*** Task inputs ***

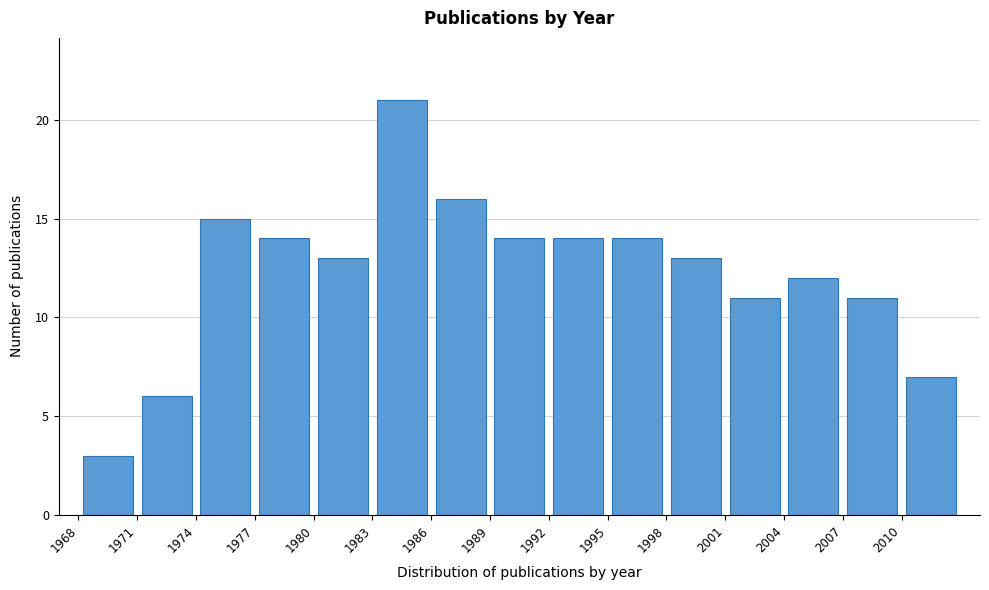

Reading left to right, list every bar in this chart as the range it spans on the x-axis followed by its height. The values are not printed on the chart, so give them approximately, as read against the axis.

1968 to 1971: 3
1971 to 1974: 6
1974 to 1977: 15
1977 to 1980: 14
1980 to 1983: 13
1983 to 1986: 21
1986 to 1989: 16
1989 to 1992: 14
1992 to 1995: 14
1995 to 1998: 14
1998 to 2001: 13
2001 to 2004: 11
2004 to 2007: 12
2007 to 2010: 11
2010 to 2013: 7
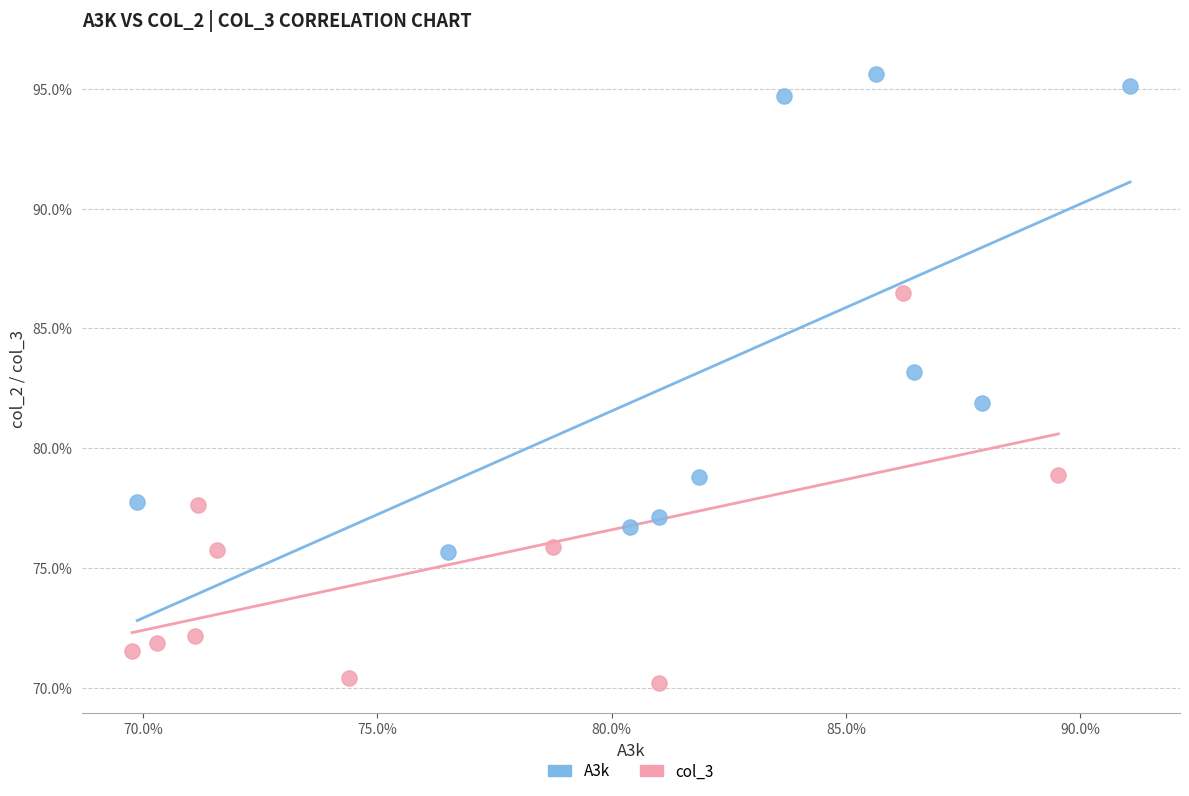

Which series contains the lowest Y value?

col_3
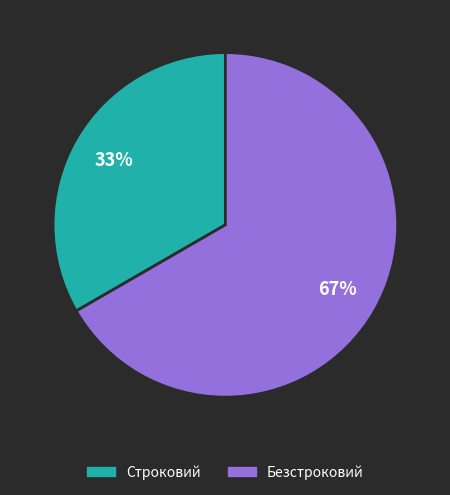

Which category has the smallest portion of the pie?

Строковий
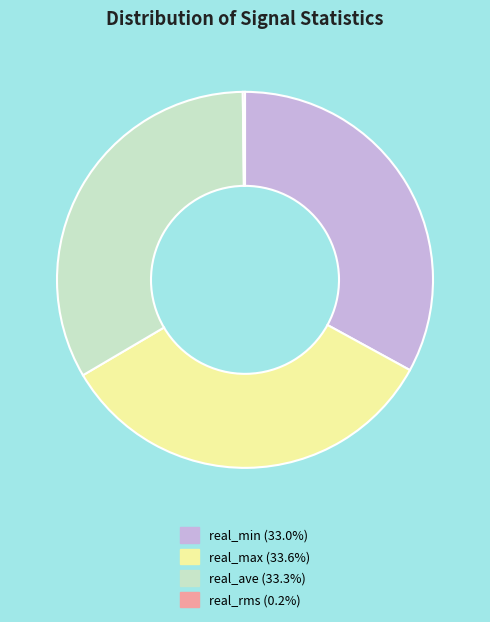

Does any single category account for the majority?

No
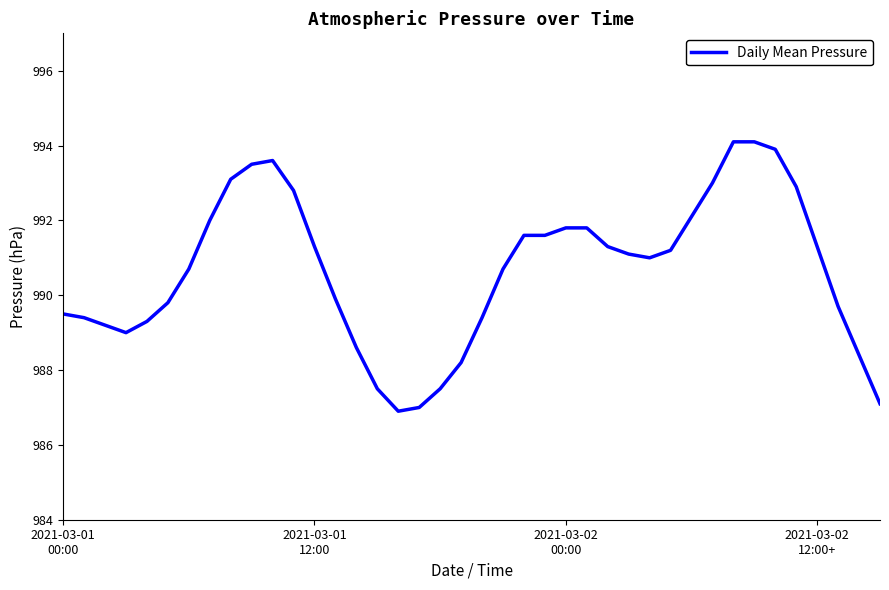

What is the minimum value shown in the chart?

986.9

*** End of Task inputs ***

Can you format the records above as one numbered list of their lines, with blank lines and the pictures left out?

#### Task result
1. Reading left to right, list every bar in this chart as the range it spans on the x-axis followed by its height. The values are not printed on the chart, so give them approximately, as read against the axis.
2. 1968 to 1971: 3
3. 1971 to 1974: 6
4. 1974 to 1977: 15
5. 1977 to 1980: 14
6. 1980 to 1983: 13
7. 1983 to 1986: 21
8. 1986 to 1989: 16
9. 1989 to 1992: 14
10. 1992 to 1995: 14
11. 1995 to 1998: 14
12. 1998 to 2001: 13
13. 2001 to 2004: 11
14. 2004 to 2007: 12
15. 2007 to 2010: 11
16. 2010 to 2013: 7
17. Which series contains the lowest Y value?
18. col_3
19. Which category has the smallest portion of the pie?
20. Строковий
21. Does any single category account for the majority?
22. No
23. What is the minimum value shown in the chart?
24. 986.9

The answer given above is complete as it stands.